— Quoted passage —
▼

Privacy and Policy

Terms and Conditions

WHEREAS the Client desires (known WTS) to provide, and WTS agrees to provide, certain commercial Internet services for Client in accordance with the terms and conditions hereinafter set forth; NOW THEREOF WTS and the Client agree as follows:

1. Services:

WTS shall provide the Services as further described in these rules, regulations, policies, procedures and agreements for the Client. This Agreement shall act as the master agreement and cover all future Services contracted for by the Client from WTS . Schedules may be added to this Agreement and modified from time to time upon the agreement of the parties hereto, and each Schedule, as added or so modified, and mutually agreed upon, shall become incorporated into and form part of the terms of this Agreement.

2. Terms and Conditions:

The Terms and Conditions attached to this agreement form an integral part of this agreement, are enforceable and binding as between the parties hereto and should be read by the Client before execution.

3. Termination of Service:

WTS may terminate any or all Services in this Agreement immediately, without further obligation to the Client in the event of any violation of WTS 's Terms and Conditions or on site policy as posted on the WTS 's Corporate Website or at the location defined in each of the Schedules of Services. WTS reserves the right to monitor access to this service and to remove, at its sole discretion and without prior notice any informational material or software which it believes to be unlawful or objectionable. Violations of the Client Terms and Conditions are unethical and may be criminal offenses.

▲

— Entries provided —
▼

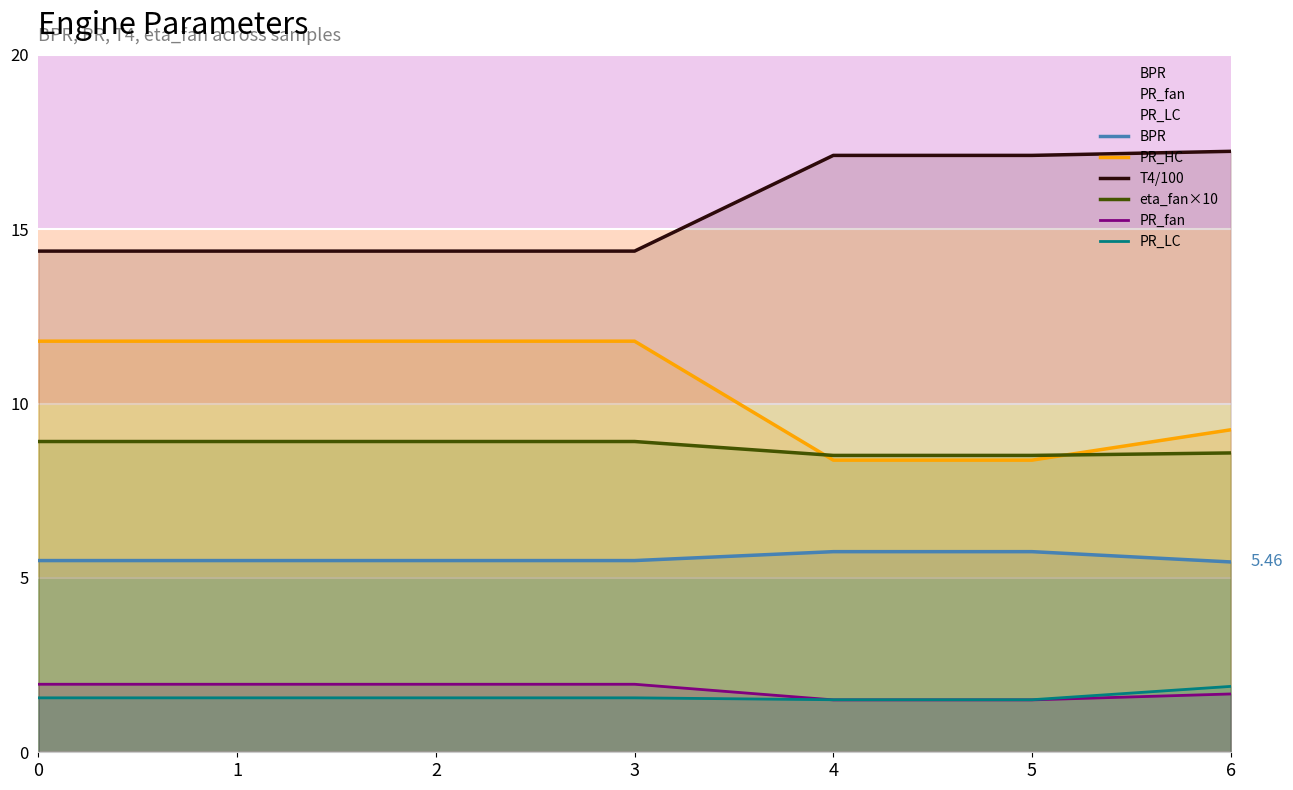

Reading left to right, transcribe all the data shown in this chart.

BPR: 5.5	5.5	5.5	5.5	5.8	5.8	5.5
PR_HC: 11.8	11.8	11.8	11.8	8.4	8.4	9.2
T4/100: 14.4	14.4	14.4	14.4	17.1	17.1	17.2
eta_fan×10: 8.9	8.9	8.9	8.9	8.5	8.5	8.6
PR_fan: 2.0	2.0	2.0	2.0	1.5	1.5	1.7
PR_LC: 1.6	1.6	1.6	1.6	1.5	1.5	1.9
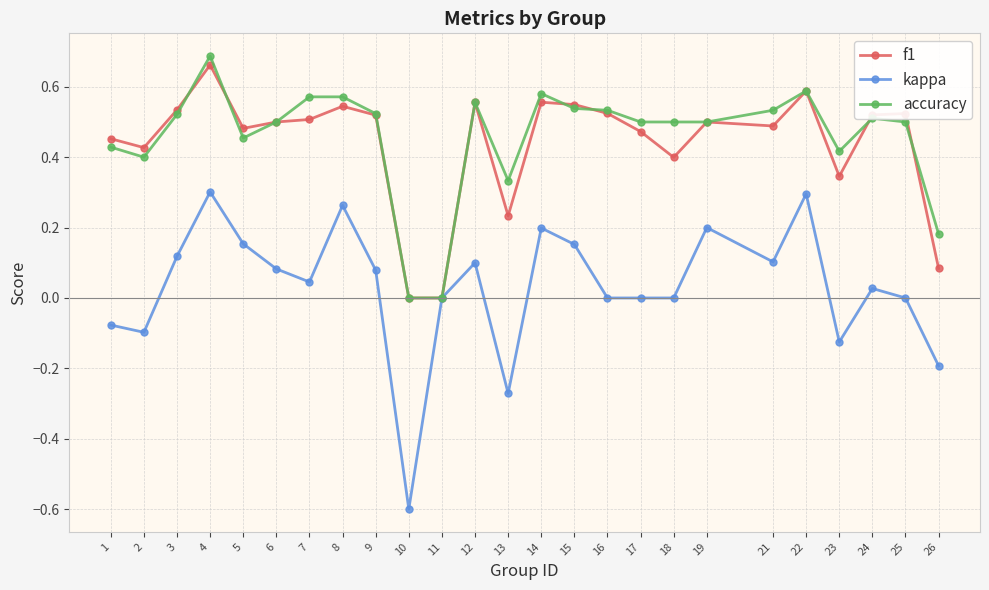

What is the total value across all series at 6?

1.1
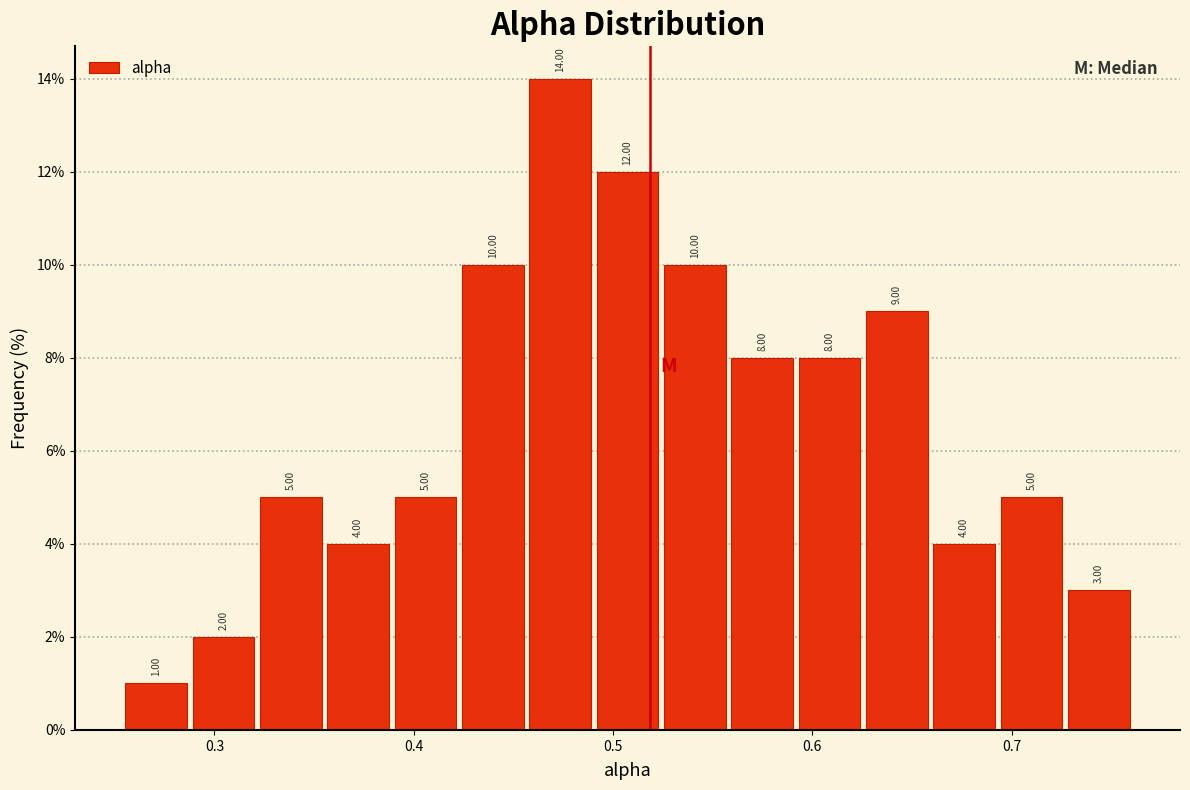

Around what value on the x-axis is the tallest bar? Give the approximate position of its centre, as read against the axis.

0.47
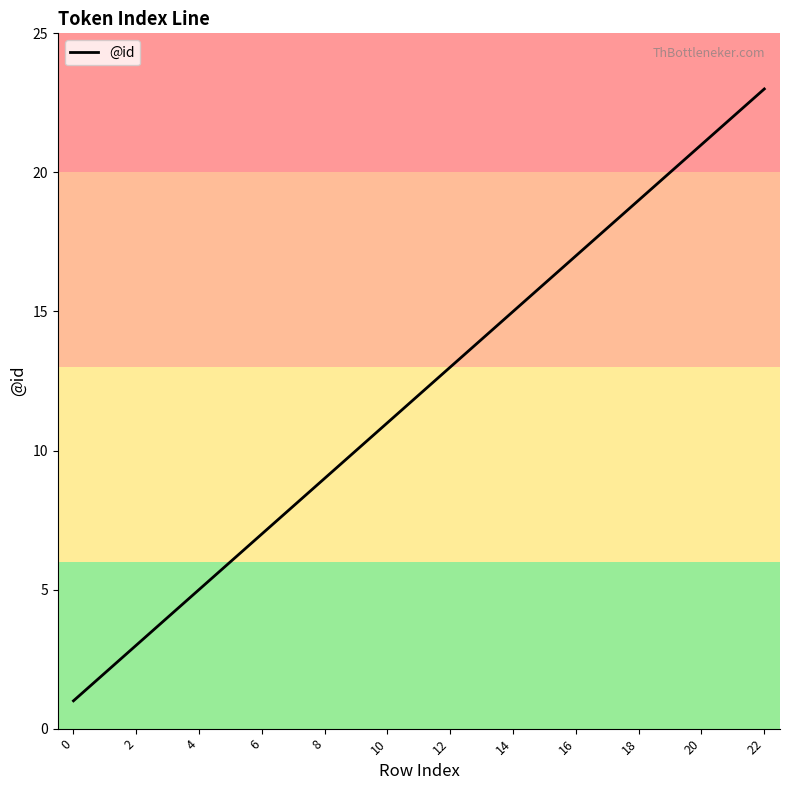

What is the maximum value shown in the chart?

23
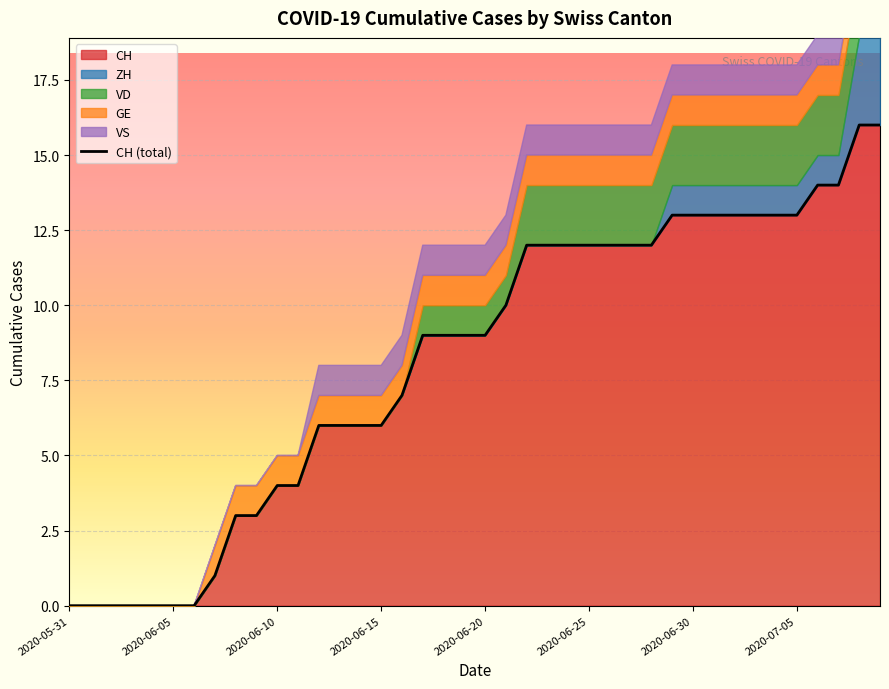

What is the greatest value displayed?

16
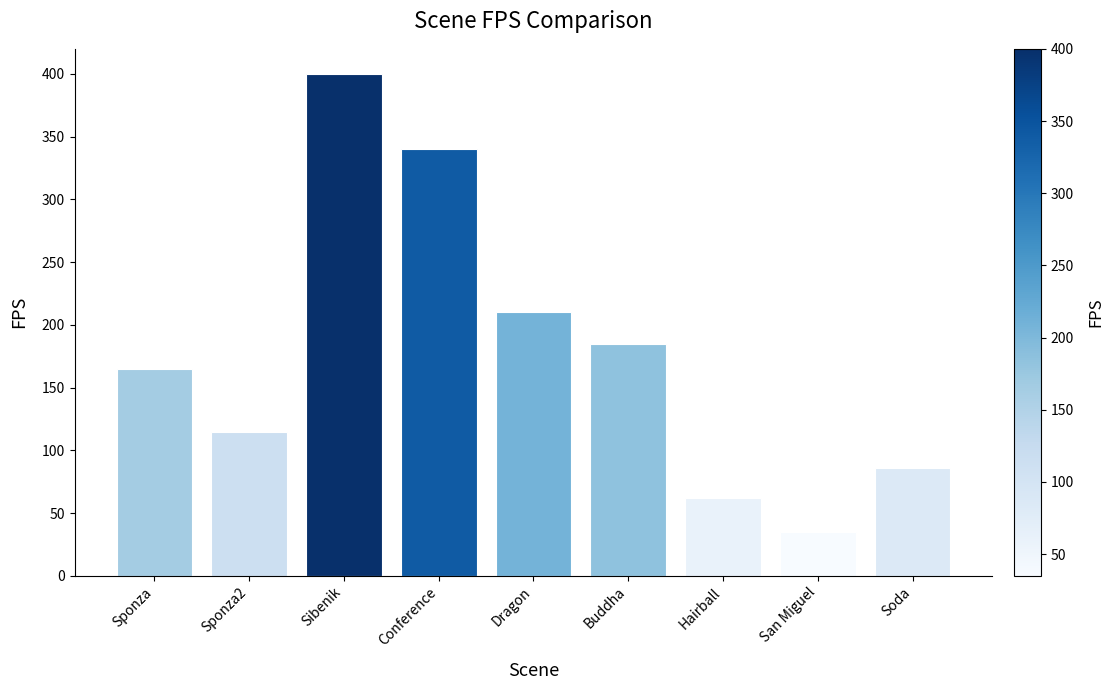

Where is the data nearest to the value 217?

Dragon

▲

— Required work —
[1] Output the lines of the listing as a JSON list of strings, one string per line and no blank lines, starting with the line containing "What is the total" and going on through the end of the listing. Leave out the pictures.
[2] Write what comes next in the service agreement after its last sentence.
The service agreement and the listing come from unrelated sources.

— Expected responses —
[1]
[
  "What is the total value across all series at 6?",
  "1.1",
  "Around what value on the x-axis is the tallest bar? Give the approximate position of its centre, as read against the axis.",
  "0.47",
  "What is the maximum value shown in the chart?",
  "23",
  "What is the greatest value displayed?",
  "16",
  "Where is the data nearest to the value 217?",
  "Dragon"
]

[2]
4. Compliance:

WTS will not be in compliance with the Electronic Communications Privacy Act (E.C.P.A.). WTS reserves the right to refuse service to anyone.

5. Confidentiality:

Each party shall maintain the confidentiality of all confidential information disclosed by the other party, including the existence and terms of this Agreement, and shall not copy or use any such confidential information except as allowed by this Agreement. The foregoing shall not apply to information which is or becomes publicly known otherwise than by reason of a breach of this Agreement or has been independently developed outside this scope of this Agreement.

6. Force Majeure:

If at any time during the Term of this Agreement WTS is unable to provide the Services by reason of the occurrence of an event of Force Majeure, WTS will be excused from the performance of its obligations hereunder, during the continuance of such liability, provided that WTS provides notice of the occurrence of an event of Force Majeure within 75 hours of its occurrence and takes reasonable measures to prevent or remove the Force Majeure. Force Majeure means a fire, wind, flood, epidemic, earthquake, snowstorm, ice buildup, or any other act of Nature, explosion, equipment malfunction, damage to equipment or facilities, strike, riots, any government ordinance or any governmental regulation or order of any court, fraud, breaches of system security or any other event not within reasonable control of WTS , which renders continued provision of the Services under this Agreement illegal, unsafe or impracticable.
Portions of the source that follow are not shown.